▶ **Written instruction**
Set out all of the data below as a JSON list of strings, one string for each line, with blank lines left out.

[Dataset entries]
────
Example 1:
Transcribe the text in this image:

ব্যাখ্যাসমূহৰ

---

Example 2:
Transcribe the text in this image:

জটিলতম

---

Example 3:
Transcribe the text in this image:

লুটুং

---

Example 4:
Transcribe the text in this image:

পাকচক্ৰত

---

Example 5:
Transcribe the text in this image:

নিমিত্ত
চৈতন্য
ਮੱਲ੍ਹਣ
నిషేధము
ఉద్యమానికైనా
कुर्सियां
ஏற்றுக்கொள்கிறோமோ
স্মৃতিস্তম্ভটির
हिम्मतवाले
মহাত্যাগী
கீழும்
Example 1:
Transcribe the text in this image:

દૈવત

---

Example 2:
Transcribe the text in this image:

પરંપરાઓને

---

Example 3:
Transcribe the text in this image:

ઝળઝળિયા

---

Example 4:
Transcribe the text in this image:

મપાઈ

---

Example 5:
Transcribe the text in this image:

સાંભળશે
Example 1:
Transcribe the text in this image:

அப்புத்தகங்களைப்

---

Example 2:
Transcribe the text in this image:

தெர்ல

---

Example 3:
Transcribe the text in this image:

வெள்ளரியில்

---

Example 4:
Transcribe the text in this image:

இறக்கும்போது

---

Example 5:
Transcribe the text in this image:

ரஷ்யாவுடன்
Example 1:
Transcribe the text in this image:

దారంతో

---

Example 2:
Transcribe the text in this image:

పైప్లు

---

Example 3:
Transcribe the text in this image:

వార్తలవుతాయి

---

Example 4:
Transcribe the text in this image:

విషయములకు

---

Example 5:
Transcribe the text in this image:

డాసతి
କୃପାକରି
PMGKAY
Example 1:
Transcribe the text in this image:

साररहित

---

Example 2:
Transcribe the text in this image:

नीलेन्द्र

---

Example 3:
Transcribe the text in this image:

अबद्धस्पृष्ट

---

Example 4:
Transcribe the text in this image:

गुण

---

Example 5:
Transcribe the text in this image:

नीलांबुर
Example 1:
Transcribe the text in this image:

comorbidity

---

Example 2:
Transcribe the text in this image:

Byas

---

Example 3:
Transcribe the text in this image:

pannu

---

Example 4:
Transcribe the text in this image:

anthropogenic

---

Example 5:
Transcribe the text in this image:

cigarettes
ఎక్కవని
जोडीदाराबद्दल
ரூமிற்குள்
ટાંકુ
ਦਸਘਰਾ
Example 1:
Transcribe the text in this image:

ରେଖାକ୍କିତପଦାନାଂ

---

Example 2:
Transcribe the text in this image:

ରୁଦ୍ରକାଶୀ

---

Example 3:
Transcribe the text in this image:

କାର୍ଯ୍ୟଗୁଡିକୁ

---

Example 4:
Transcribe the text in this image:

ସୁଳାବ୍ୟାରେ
────
▶ **Full answer**
[
  "Example 1:",
  "Transcribe the text in this image:",
  "ব্যাখ্যাসমূহৰ",
  "---",
  "Example 2:",
  "Transcribe the text in this image:",
  "জটিলতম",
  "---",
  "Example 3:",
  "Transcribe the text in this image:",
  "লুটুং",
  "---",
  "Example 4:",
  "Transcribe the text in this image:",
  "পাকচক্ৰত",
  "---",
  "Example 5:",
  "Transcribe the text in this image:",
  "নিমিত্ত",
  "চৈতন্য",
  "ਮੱਲ੍ਹਣ",
  "నిషేధము",
  "ఉద్యమానికైనా",
  "कुर्सियां",
  "ஏற்றுக்கொள்கிறோமோ",
  "স্মৃতিস্তম্ভটির",
  "हिम्मतवाले",
  "মহাত্যাগী",
  "கீழும்",
  "Example 1:",
  "Transcribe the text in this image:",
  "દૈવત",
  "---",
  "Example 2:",
  "Transcribe the text in this image:",
  "પરંપરાઓને",
  "---",
  "Example 3:",
  "Transcribe the text in this image:",
  "ઝળઝળિયા",
  "---",
  "Example 4:",
  "Transcribe the text in this image:",
  "મપાઈ",
  "---",
  "Example 5:",
  "Transcribe the text in this image:",
  "સાંભળશે",
  "Example 1:",
  "Transcribe the text in this image:",
  "அப்புத்தகங்களைப்",
  "---",
  "Example 2:",
  "Transcribe the text in this image:",
  "தெர்ல",
  "---",
  "Example 3:",
  "Transcribe the text in this image:",
  "வெள்ளரியில்",
  "---",
  "Example 4:",
  "Transcribe the text in this image:",
  "இறக்கும்போது",
  "---",
  "Example 5:",
  "Transcribe the text in this image:",
  "ரஷ்யாவுடன்",
  "Example 1:",
  "Transcribe the text in this image:",
  "దారంతో",
  "---",
  "Example 2:",
  "Transcribe the text in this image:",
  "పైప్లు",
  "---",
  "Example 3:",
  "Transcribe the text in this image:",
  "వార్తలవుతాయి",
  "---",
  "Example 4:",
  "Transcribe the text in this image:",
  "విషయములకు",
  "---",
  "Example 5:",
  "Transcribe the text in this image:",
  "డాసతి",
  "କୃପାକରି",
  "PMGKAY",
  "Example 1:",
  "Transcribe the text in this image:",
  "साररहित",
  "---",
  "Example 2:",
  "Transcribe the text in this image:",
  "नीलेन्द्र",
  "---",
  "Example 3:",
  "Transcribe the text in this image:",
  "अबद्धस्पृष्ट",
  "---",
  "Example 4:",
  "Transcribe the text in this image:",
  "गुण",
  "---",
  "Example 5:",
  "Transcribe the text in this image:",
  "नीलांबुर",
  "Example 1:",
  "Transcribe the text in this image:",
  "comorbidity",
  "---",
  "Example 2:",
  "Transcribe the text in this image:",
  "Byas",
  "---",
  "Example 3:",
  "Transcribe the text in this image:",
  "pannu",
  "---",
  "Example 4:",
  "Transcribe the text in this image:",
  "anthropogenic",
  "---",
  "Example 5:",
  "Transcribe the text in this image:",
  "cigarettes",
  "ఎక్కవని",
  "जोडीदाराबद्दल",
  "ரூமிற்குள்",
  "ટાંકુ",
  "ਦਸਘਰਾ",
  "Example 1:",
  "Transcribe the text in this image:",
  "ରେଖାକ୍କିତପଦାନାଂ",
  "---",
  "Example 2:",
  "Transcribe the text in this image:",
  "ରୁଦ୍ରକାଶୀ",
  "---",
  "Example 3:",
  "Transcribe the text in this image:",
  "କାର୍ଯ୍ୟଗୁଡିକୁ",
  "---",
  "Example 4:",
  "Transcribe the text in this image:",
  "ସୁଳାବ୍ୟାରେ"
]